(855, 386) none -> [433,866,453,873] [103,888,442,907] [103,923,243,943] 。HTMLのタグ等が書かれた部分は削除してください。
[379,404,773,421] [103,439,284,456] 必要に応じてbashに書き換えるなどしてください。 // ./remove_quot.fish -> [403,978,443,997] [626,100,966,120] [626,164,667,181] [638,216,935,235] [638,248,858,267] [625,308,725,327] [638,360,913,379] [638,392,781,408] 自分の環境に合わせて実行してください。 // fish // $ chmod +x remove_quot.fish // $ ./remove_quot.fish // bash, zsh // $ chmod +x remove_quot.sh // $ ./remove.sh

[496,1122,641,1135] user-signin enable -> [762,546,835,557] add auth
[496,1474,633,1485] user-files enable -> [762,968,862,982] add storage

────

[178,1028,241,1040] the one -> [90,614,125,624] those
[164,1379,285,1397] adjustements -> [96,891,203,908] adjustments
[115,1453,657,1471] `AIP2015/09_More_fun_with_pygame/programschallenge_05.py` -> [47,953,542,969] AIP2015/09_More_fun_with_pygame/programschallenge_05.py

────

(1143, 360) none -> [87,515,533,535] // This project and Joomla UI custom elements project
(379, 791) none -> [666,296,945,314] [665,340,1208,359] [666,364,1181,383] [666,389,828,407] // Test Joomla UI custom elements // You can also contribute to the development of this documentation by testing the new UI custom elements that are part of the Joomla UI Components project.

────

## Your task
Working from the entries above, return all lines that contain "elements".

## Problem solution
(1143, 360) none -> [87,515,533,535] // This project and Joomla UI custom elements project
(379, 791) none -> [666,296,945,314] [665,340,1208,359] [666,364,1181,383] [666,389,828,407] // Test Joomla UI custom elements // You can also contribute to the development of this documentation by testing the new UI custom elements that are part of the Joomla UI Components project.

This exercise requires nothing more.